It’s the beginning of the year and the beginning of my blog – which would derive much of its content from travel. Hence I can’t avoid touching on this issue as an environmentally literate person. Most especially post-COP21, which is a landmark deal because as we all know, human beings don’t get around to achieving international consensus unless it is a matter of Ultimate Entire Species Doom. And sometimes not even then.
At no time perhaps in the history of man, has travel been so desired by so many. Not just for the more obvious reasons of the millennial wanderlust and the ascending bucket list culture, but for darker reasons such as economic desperation, and displacement by war or climate change. Quite uniquely for the age, never before has it also been so feasible and safe (I’m comparing at the scale of centuries here) for so many.
But here let us consider only ourselves: those who travel because we want to. Let’s face it. We will invariably do so by air.
There can be no doubt that there are considerable costs to the climate system from air travel. As with virtually anything we buy in the economic system, most of the costs are absorbed by the natural system rather than borne by the manufacturer. These are not factored into what you pay, and so in a way this makes air travel ‘artificially’ affordable.
But you’re about to go already, I know! And for one reason or another, the truth is I too am always in between travel. There are other sites that you can go to for you to learn more about the carbon implications of travel, like this one. In time I may share stories that may evoke your own reflections around responsible travel.

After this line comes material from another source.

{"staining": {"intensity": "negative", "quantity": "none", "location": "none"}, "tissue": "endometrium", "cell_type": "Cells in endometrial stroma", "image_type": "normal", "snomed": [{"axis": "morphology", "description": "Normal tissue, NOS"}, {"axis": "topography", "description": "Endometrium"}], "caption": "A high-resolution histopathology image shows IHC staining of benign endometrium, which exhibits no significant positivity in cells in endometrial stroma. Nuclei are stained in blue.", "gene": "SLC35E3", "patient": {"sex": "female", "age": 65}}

But if you would rather do that later, I just want to talk about two things.
Sustainable travel: Carbon footprint, and carbon offset
And that brings me to Point One, and why the beginning of the year is relevant for this topic. This is when I do my annual carbon offsetting.
When I decided to begin doing this some years back, it took me some searching to find some means to do it, that also gives some assurance that it would be a real offset. Back then some airlines began offering the option during ticket booking, but I find that gradually they all seem to have given up. One of the options I found then that is still standing is TerraPass. Its user-friendly carbon calculator gives you a quick idea for the carbon emissions for your flights.
While it is not a substitute for even more sustainable habits (fellow environmentalists would be quick to point out), it is at least owning some of the costs of our current ones.
Just to give you an idea for how reasonable it is to be accountable for your own emissions: my entire year’s total offset costs me about as much as two normal meals. (Full disclosure: I do strive to live sustainably; my air travel emissions form the lion’s share). That’s all. It is really a negligible incremental cost to your total travel budget!
Teja, Or Travel and Mean It
Now to Point Two. We are a collection of very different people, and there’s no telling what each of us values in the way that we travel.
There is great gain in travel, and there is also cost. It is a thing still out of reach of so many, and so remains a privilege. So indulge in a little teja practice, and reflect on why you’re going. Be honest and even if that’s all you can do for now without changing anything, do it anyway. Even if you admit to yourself it’s actually a terrible reason but you don’t want to stop. Do it anyway and leave it be.
Then tomorrow do it again, at breakfast perhaps, or before sleep. And again, all the days of your travel. Even if you don’t change anything. Just think about it, and know why you’re there. Do this one small thing, if that’s all you can commit to doing. But do it every day.
Be happy, but be also aware. Train yourself to be aware. Then in time, let the travel itself change you. Then, you’ll be ready for the practical tips and ideas for more sustainable travel, which others have written about, and I probably will too.
But for the very beginning: take responsibility, and know yourself.